Exercise inputs:
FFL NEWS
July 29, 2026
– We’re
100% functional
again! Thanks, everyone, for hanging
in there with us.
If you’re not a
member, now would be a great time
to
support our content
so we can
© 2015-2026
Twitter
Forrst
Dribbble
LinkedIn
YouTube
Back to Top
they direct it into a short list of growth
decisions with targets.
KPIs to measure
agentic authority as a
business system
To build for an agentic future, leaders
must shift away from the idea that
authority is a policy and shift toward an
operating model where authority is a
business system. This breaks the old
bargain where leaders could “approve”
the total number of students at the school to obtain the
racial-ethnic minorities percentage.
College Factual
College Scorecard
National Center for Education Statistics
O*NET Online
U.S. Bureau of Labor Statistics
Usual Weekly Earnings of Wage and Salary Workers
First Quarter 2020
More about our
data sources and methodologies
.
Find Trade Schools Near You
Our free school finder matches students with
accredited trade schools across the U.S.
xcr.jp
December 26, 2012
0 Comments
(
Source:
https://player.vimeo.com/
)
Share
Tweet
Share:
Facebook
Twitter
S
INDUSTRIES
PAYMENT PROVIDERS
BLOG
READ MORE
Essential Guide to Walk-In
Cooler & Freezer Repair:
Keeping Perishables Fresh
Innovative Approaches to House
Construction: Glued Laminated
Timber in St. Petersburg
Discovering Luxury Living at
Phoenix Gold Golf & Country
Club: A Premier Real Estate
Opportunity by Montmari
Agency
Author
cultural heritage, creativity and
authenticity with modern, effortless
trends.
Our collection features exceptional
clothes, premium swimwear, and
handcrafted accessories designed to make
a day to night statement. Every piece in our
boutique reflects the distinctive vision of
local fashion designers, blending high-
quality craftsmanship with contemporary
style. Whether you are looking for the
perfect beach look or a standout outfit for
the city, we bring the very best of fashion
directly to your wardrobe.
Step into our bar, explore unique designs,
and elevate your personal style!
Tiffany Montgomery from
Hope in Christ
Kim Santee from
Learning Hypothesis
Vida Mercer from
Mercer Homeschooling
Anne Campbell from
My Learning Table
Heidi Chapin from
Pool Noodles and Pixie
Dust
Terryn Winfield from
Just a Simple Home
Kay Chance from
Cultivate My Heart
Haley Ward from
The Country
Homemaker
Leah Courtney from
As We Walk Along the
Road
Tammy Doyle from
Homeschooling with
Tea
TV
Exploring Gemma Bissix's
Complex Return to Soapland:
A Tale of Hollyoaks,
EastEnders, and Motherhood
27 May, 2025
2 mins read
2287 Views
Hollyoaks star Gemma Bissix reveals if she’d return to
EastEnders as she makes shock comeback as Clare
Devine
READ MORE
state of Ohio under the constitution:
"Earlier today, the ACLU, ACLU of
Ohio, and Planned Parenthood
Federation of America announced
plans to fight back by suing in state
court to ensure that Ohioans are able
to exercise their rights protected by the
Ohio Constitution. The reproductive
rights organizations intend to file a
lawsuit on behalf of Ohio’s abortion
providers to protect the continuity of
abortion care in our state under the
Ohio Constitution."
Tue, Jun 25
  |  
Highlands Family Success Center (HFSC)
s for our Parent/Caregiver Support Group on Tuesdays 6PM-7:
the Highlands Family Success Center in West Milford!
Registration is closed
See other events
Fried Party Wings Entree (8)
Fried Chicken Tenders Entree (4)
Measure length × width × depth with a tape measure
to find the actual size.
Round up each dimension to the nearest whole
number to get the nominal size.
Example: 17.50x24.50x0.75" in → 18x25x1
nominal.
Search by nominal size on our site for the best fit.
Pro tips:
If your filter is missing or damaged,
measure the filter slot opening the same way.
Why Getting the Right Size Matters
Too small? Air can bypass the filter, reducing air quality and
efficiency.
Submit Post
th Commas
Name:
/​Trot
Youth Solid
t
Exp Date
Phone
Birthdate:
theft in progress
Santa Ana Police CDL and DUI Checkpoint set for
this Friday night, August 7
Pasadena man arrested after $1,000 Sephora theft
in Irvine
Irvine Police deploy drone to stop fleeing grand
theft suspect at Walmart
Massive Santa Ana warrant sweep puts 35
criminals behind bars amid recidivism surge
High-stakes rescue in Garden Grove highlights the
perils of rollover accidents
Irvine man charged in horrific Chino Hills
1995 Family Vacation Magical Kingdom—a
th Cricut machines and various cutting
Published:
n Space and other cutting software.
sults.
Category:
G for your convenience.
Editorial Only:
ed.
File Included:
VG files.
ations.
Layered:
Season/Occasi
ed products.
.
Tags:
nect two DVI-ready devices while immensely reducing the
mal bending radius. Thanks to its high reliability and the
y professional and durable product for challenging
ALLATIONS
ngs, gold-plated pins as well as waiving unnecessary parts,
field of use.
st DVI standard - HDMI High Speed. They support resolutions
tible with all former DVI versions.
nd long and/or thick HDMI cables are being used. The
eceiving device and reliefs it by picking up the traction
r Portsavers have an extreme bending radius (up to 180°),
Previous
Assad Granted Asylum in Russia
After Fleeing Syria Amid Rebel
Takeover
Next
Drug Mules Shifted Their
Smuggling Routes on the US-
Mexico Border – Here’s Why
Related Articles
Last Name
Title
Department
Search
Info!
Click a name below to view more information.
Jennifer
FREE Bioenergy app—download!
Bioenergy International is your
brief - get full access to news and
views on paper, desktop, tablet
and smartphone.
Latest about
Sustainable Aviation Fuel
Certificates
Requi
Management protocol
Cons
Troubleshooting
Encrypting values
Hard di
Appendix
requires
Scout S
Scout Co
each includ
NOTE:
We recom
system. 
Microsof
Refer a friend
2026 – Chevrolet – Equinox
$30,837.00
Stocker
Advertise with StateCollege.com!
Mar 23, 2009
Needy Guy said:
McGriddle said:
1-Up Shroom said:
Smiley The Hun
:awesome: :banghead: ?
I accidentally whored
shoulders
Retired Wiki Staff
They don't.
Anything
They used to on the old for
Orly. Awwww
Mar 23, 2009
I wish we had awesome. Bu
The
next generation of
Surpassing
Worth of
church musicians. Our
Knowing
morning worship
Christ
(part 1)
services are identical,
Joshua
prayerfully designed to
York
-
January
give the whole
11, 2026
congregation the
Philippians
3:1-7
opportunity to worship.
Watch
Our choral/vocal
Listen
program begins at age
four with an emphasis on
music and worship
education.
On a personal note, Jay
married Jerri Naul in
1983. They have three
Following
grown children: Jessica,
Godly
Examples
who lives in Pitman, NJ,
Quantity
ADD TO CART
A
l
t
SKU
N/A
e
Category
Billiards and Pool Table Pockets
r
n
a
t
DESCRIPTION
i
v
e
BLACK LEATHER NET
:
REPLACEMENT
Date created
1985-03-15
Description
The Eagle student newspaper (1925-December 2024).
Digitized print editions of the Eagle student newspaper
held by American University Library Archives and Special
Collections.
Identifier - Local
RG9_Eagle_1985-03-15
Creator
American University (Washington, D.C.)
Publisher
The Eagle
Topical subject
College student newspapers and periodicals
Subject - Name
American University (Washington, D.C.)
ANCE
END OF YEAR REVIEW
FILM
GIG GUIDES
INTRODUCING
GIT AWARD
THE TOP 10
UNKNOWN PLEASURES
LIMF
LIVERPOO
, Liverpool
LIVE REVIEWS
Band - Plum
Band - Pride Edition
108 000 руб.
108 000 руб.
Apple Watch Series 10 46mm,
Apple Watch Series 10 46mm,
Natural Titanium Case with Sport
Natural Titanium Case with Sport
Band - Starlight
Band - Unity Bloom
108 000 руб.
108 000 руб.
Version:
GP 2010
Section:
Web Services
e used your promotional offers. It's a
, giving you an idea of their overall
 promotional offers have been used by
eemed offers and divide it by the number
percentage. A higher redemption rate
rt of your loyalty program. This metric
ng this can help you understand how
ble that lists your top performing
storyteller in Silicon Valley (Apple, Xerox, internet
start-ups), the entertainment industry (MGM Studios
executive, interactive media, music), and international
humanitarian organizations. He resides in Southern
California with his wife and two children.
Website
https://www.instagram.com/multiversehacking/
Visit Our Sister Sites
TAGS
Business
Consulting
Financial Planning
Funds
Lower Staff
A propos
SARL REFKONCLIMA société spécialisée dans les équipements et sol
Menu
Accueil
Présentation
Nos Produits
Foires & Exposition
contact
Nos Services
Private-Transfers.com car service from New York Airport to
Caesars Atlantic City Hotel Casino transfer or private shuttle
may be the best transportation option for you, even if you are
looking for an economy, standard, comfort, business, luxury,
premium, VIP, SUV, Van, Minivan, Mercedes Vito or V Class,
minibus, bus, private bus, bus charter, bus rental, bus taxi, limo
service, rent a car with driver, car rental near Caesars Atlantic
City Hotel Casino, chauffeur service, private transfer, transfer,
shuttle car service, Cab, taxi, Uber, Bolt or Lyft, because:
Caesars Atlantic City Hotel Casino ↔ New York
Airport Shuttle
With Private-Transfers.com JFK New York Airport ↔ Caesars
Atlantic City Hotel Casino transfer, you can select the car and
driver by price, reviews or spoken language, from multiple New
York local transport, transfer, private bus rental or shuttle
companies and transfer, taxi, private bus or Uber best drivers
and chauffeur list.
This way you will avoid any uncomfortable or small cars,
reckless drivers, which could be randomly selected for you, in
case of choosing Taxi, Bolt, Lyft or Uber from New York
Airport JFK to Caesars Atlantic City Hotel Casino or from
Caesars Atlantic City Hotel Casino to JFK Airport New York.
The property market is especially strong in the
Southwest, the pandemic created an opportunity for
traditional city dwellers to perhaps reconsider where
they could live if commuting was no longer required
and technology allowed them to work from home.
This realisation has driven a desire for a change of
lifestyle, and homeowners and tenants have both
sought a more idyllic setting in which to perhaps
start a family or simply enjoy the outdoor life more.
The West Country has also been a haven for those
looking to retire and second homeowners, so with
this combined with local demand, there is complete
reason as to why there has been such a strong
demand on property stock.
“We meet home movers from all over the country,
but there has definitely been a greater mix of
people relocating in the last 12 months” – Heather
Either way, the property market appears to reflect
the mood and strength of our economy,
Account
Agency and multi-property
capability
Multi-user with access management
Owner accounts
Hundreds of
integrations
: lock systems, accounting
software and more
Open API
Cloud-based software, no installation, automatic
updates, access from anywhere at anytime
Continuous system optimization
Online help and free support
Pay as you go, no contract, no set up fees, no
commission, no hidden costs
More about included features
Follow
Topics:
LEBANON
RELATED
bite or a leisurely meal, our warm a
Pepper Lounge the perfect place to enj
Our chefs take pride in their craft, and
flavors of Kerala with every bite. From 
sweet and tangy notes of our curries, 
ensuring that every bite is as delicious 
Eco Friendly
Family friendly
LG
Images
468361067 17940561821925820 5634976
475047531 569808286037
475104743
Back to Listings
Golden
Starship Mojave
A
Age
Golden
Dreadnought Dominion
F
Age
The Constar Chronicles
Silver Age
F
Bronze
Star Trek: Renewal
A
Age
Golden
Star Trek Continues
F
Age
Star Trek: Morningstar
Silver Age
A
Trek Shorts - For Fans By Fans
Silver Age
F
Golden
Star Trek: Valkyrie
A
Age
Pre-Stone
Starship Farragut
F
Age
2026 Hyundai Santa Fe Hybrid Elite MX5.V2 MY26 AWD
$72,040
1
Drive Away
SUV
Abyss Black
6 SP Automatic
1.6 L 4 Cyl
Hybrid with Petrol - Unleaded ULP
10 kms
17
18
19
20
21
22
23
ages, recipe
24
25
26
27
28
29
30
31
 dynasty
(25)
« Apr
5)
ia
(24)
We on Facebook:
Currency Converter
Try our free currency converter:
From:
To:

Task details: Repeat the listing word for word, starting with its first line and going on through the line that contains "business system. This breaks the old", including both of those lines.

Completed exercise:
FFL NEWS
July 29, 2026
– We’re
100% functional
again! Thanks, everyone, for hanging
in there with us.
If you’re not a
member, now would be a great time
to
support our content
so we can
© 2015-2026
Twitter
Forrst
Dribbble
LinkedIn
YouTube
Back to Top
they direct it into a short list of growth
decisions with targets.
KPIs to measure
agentic authority as a
business system
To build for an agentic future, leaders
must shift away from the idea that
authority is a policy and shift toward an
operating model where authority is a
business system. This breaks the old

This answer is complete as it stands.